All of which is fine Scott but she is the one that moved out and she is the one that wants the divorce, not the OP in this instance. So telling him to be a man and do his duty is not the answer. Nor is the answer that the uninformed employee at the NSC (although I think he called the 1-800 number and not the nebraska Service Center). It is unfortunate that in marries such as ours that there is a financial document that binds us more than the vows of marriage. But then again, I can relate how when I was first separated in 1974 the judge would not grant child support until I had registered for welfare. His take on the situation was that a majority of fathers will within the first year of a separate or divorce stop paying child support and then the mother will be without funds until she gets on the dole. So I had to register and the state sent me a check in the same amount as the girls' father's court ordered child support. He in turn had to send his support check to the probation department who forwarded it to the State. And yes, he stopped paying within 9 months of the order and the next three checks were never reimbursed. However, the state did place a warrant out for him and did catch him and they did get their money back.

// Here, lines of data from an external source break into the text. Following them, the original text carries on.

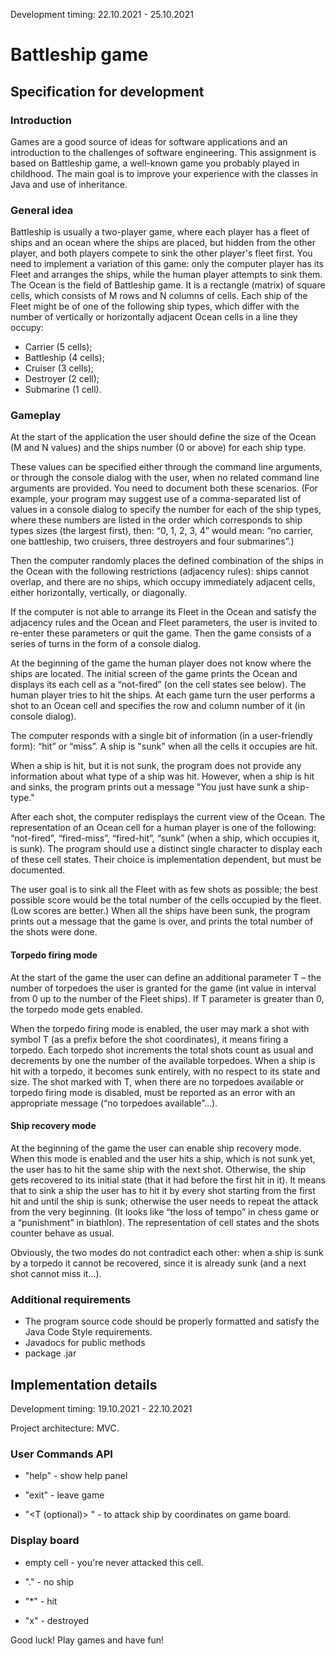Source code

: Development timing: 22.10.2021 - 25.10.2021
# Battleship game

## Specification for development ##
### Introduction ###
Games are a good source of ideas for software applications and an introduction to the challenges of software engineering. This assignment is based on Battleship game, a well-known game you probably played in childhood. The main goal is to improve your experience with the classes in Java and use of inheritance.

### General idea ###
Battleship is usually a two-player game, where each player has a fleet of ships and an ocean where the ships are placed, but hidden from the other player, and both players compete to sink the other player's fleet first. You need to implement a variation of this game: only the computer player has its Fleet and arranges the ships, while the human player attempts to sink them. 
The Ocean is the field of Battleship game. It is a rectangle (matrix) of square cells, which consists of M rows and N columns of cells.
Each ship of the Fleet might be of one of the following ship types, which differ with the number of vertically or horizontally adjacent Ocean cells in a line they occupy:
-	Carrier  (5 cells);
-	Battleship (4 cells);
-	Cruiser (3 cells);
-	Destroyer (2 cell);
-	Submarine (1 cell).

### Gameplay ###
At the start of the application the user should define the size of the Ocean (M and N values) and the ships number (0 or above) for each ship type.

These values can be specified either through the command line arguments, or through the console dialog with the user, when no related command line arguments are provided. You need to document both these scenarios. 
(For example, your program may suggest use of a comma-separated list of values in a console dialog to specify the number for each of the ship types, where these numbers are listed in the order which corresponds to ship types sizes (the largest first), then: “0, 1, 2, 3, 4” would mean: “no carrier, one battleship, two cruisers, three destroyers and four submarines”.)

Then the computer randomly places the defined combination of the ships in the Ocean with the following restrictions (adjacency rules): ships cannot overlap, and there are no ships, which occupy immediately adjacent cells, either horizontally, vertically, or diagonally.

If the computer is not able to arrange its Fleet in the Ocean and satisfy the adjacency rules and the Ocean and Fleet parameters, the user is invited to re-enter these parameters or quit the game.
Then the game consists of a series of turns in the form of a console dialog. 

At the beginning of the game the human player does not know where the ships are located.  The initial screen of the game prints the Ocean and displays its each cell as a “not-fired” (on the cell states see below). 
The human player tries to hit the ships. At each game turn the user performs a shot to an Ocean cell and specifies the row and column number of it (in console dialog).

The computer responds with a single bit of information (in a user-friendly form): “hit” or “miss”.
A ship is "sunk" when all the cells it occupies are hit.

When a ship is hit, but it is not sunk, the program does not provide any information about what type of a ship was hit. However, when a ship is hit and sinks, the program prints out a message "You just have sunk a ship-type."

After each shot, the computer redisplays the current view of the Ocean. The representation of an Ocean cell for a human player is one of the following: “not-fired”, “fired-miss”, “fired-hit”, “sunk” (when a ship, which occupies it, is sunk). The program should use a distinct single character to display each of these cell states.  Their choice is implementation dependent, but must be documented.

The user goal is to sink all the Fleet with as few shots as possible; the best possible score would be the total number of the cells occupied by the fleet. (Low scores are better.) When all the ships have been sunk, the program prints out a message that the game is over, and prints the total number of the shots were done.

#### Torpedo firing mode ####
At the start of the game the user can define an additional parameter T – the number of torpedoes the user is granted for the game (int value in interval from 0 up to the number of the Fleet ships). If T parameter is greater than 0, the torpedo mode gets enabled.

When the torpedo firing mode is enabled, the user may mark a shot with symbol T (as a prefix before the shot coordinates), it means firing a torpedo. Each torpedo shot increments the total shots count as usual and decrements by one the number of the available torpedoes. When a ship is hit with a torpedo, it becomes sunk entirely, with no respect to its state and size. The shot marked with T, when there are no torpedoes available or torpedo firing mode is disabled, must be reported as an error with an appropriate message (“no torpedoes available”…).

#### Ship recovery mode ####
At the beginning of the game the user can enable ship recovery mode. When this mode is enabled and the user hits a ship, which is not sunk yet, the user has to hit the same ship with the next shot. Otherwise, the ship gets recovered to its initial state (that it had before the first hit in it). It means that to sink a ship the user has to hit it by every shot starting from the first hit and until the ship is sunk; otherwise the user needs to repeat the attack from the very beginning. (It looks like “the loss of tempo” in chess game or a “punishment” in biathlon). The representation of cell states and the shots counter behave as usual.

Obviously, the two modes do not contradict each other: when a ship is sunk by a torpedo it cannot be recovered, since it is already sunk (and a next shot cannot miss it…). 

### Additional requirements ###
- The program source code should be properly formatted and satisfy the Java Code Style requirements.
- Javadocs for public methods
- package .jar

## Implementation details ##
Development timing: 19.10.2021 - 22.10.2021

Project architecture: MVC.

### User Commands API ###
- "help" - show help panel

- "exit" - leave game

- "<T (optional)> <horizontal coordinate> <vertical coordinate>" - to attack ship by coordinates on game board.

### Display board ###
- empty cell - you're never attacked this cell.

- "." - no ship

- "*" - hit

- "x" - destroyed

Good luck! Play games and have fun!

So although we were both US citizens, there isn't any difference between our child support and the need to repay the system for monies advanced and the marriage between a USC and a foreigner when the state pays the child support/welfare and goes after the deadbeat parent.

We don't know the story of their marriage, nor the story of the USC or the story of the foreign spouse. It might have been a one-sided marriage where the FS only wanted the marriage for a green card or it might have been a love match gone wrong. Either way, now the two adults have to work out their problems for the benefit of a child.